Uma comunidade quilombola de Mangaratiba poderá realizar, a partir desta sexta-feira até domingo (18, 19 e 20), um evento cultural em razão do dia 13 de maio, data em que se reforça a luta contra o racismo, por meio da memória da edição da Lei Áurea, que representa abolição da escravatura no Brasil. O direito à manifestação foi garantido por uma decisão obtida pela Defensoria Pública do Estado do Rio de Janeiro (DPRJ) em favor dos descendentes de negros escravizados, cujos antepassados se estabeleceram na região desde a década de 1920 e hoje sofrem com restrições ao seu seu direito de ir e vir, ao direito de expressar a cultura e de difundir as tradições quilombolas.

 

O quilombo fica dentro das fazendas Santa Justina e Santa Izabel. Apesar da área ser objeto de um processo de desapropriação em favor das 57 famílias que ali residem, atualmente em tramitação no Instituto Nacional de Colonização e Reforma Agrária (INCRA), a empresa que comprou as terras instalou uma porteira, que é vigiada 24 horas. Alguns dos seguranças que fica na entrada andam armados e impedem o livre trânsito dos moradores. 

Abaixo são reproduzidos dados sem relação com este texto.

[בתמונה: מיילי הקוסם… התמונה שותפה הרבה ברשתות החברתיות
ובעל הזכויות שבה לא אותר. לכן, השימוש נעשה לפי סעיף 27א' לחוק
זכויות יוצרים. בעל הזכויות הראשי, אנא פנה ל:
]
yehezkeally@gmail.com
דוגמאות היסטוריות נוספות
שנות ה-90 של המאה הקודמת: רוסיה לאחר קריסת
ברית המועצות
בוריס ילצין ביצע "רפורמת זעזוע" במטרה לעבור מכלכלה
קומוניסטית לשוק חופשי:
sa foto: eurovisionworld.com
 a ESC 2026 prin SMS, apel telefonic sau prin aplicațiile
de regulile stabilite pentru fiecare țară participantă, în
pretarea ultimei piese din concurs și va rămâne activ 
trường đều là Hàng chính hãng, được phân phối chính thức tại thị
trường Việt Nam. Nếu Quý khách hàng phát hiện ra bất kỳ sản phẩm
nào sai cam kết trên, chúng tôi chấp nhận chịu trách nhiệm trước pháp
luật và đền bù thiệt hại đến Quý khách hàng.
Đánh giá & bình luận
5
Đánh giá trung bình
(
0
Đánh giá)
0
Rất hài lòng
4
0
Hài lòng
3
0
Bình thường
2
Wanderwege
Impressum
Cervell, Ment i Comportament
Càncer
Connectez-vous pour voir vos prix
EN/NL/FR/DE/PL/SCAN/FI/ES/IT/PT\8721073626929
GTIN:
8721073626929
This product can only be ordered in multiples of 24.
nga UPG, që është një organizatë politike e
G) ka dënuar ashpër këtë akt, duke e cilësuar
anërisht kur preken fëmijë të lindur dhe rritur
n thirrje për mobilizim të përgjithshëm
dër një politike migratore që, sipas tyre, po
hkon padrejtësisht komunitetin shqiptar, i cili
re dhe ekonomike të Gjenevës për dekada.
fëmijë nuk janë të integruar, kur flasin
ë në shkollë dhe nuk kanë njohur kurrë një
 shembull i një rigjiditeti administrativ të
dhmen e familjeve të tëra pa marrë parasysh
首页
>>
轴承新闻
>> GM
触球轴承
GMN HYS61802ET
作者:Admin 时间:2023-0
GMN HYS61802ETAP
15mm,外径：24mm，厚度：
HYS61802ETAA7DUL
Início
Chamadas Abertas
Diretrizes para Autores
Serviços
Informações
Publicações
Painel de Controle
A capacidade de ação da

A defensora pública Lívia Casseres, coordenadora do Núcleo Contra a Desigualdade Racial (Nucora) da Defensoria, explicou que a comunidade quilombola existe, pelo menos, desde 1920. As famílias descendentes de pessoas negras escravizadas que moram lá vivem da atividade agrícola. 

 

Segundo Lívia, a realização da manifestação cultural em razão da abolição da escravatura, celebrada no último dia 13 de maio, foi comunicada pela Associação dos Quilombolas *aos representantes da empresa*, que afirmaram que não permitiria a realização do ato. 

 

– Essa manifestação é, na verdade, um ato de reconhecimento e afirmação da luta contra a o racismo, que mesmo após a abolição formal da escravidão permanece relegando a população negra brasileira a uma situação de desigualdade estrutural. É um ato político da organização, de resistência e luta por direitos. Eles não têm que pedir autorização para fazer esse evento cultural, mas comunicaram. E mais uma vez essas pessoas que ficam na porteira do imóvel, seguranças privados, oprimiram os quilombolas. Eles lutam há quase 100 anos para terem reconhecido o título de propriedade. A terra é deles – explicou a defensora. 

 

Ao analisar o pedido da Defensoria, o juiz Marcelo Borges Barbosa, da Vara Única de Mangaratiba, afirmou que “é com pesar que, passados 127 anos desde a abolição da escravatura, negros tenham que se valer da Justiça para fazer valer seus direitos.”

 

– Da análise dos autos verifico como pertinente o pedido autoral. Cuida-se de comunidade que luta para que sejam reconhecidos seus direitos sobre a terra que ocupam há quase 100 anos e fazem parte da história deste município e pela manutenção da cultura negra que tanto fez pelo crescimento deste país. Não são raras as informações de conflitos envolvendo os adquirentes da referida fazenda e os órgãos de proteção os direitos dos negros, valendo acrescentar que em matéria recente de jornal de grande circulação, veiculou-se notícia sobre o isolamento imposto pelos adquirentes das terras da Fazenda Santa Justina, aos moradores quilombolas – afirmou o juiz na decisão em que determinou pena de multa pessoal aos Réus que de alguma forma criem obstáculos à manifestação cultural. 

 

Por considerar que a comunidade sofreria prejuízos caso não pudesse se manifestar pela “data marcante na história dos negros no Brasil”, o magistrado determinou “aos réus que se abstenham de impor qualquer obstáculo ao livre trânsito de quaisquer pessoas e veículos convidados pelos quilombolas pela porteira da Fazenda Santa Justina, para participação nas festividades previstas para os dias 18, 19 e 20 de maio de 2018”. 

 

Pela decisão, os réus também não poderão proibir a entrada de objetos, tais como instrumentos musicais, alimentos, peças de decoração, mesas e cadeiras, dentre outros necessários à realização da manifestação. O descumprimento da decisão está sujeito à multa diária no valor de R$ 5 mil.